Given data section start

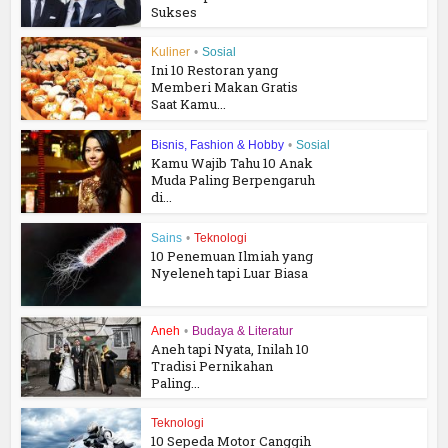
Sukses
Kuliner
•
Sosial
Ini 10 Restoran yang
Memberi Makan Gratis
Saat Kamu...
Bisnis, Fashion & Hobby
•
Sosial
Kamu Wajib Tahu 10 Anak
Muda Paling Berpengaruh
di...
Sains
•
Teknologi
10 Penemuan Ilmiah yang
Nyeleneh tapi Luar Biasa
Aneh
•
Budaya & Literatur
Aneh tapi Nyata, Inilah 10
Tradisi Pernikahan
Paling...
Teknologi
10 Sepeda Motor Canggih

Given data section end

→ **Work to complete**
Lay out every line of text read from the data as a Markdown table with the columns "Row" and "Line," numbering the rows and skipping blank lines. Leave the pictures out of the answer.

→ **Reply**
| Row | Line |
|---|---|
| 1 | Sukses |
| 2 | Kuliner |
| 3 | • |
| 4 | Sosial |
| 5 | Ini 10 Restoran yang |
| 6 | Memberi Makan Gratis |
| 7 | Saat Kamu... |
| 8 | Bisnis, Fashion & Hobby |
| 9 | • |
| 10 | Sosial |
| 11 | Kamu Wajib Tahu 10 Anak |
| 12 | Muda Paling Berpengaruh |
| 13 | di... |
| 14 | Sains |
| 15 | • |
| 16 | Teknologi |
| 17 | 10 Penemuan Ilmiah yang |
| 18 | Nyeleneh tapi Luar Biasa |
| 19 | Aneh |
| 20 | • |
| 21 | Budaya & Literatur |
| 22 | Aneh tapi Nyata, Inilah 10 |
| 23 | Tradisi Pernikahan |
| 24 | Paling... |
| 25 | Teknologi |
| 26 | 10 Sepeda Motor Canggih |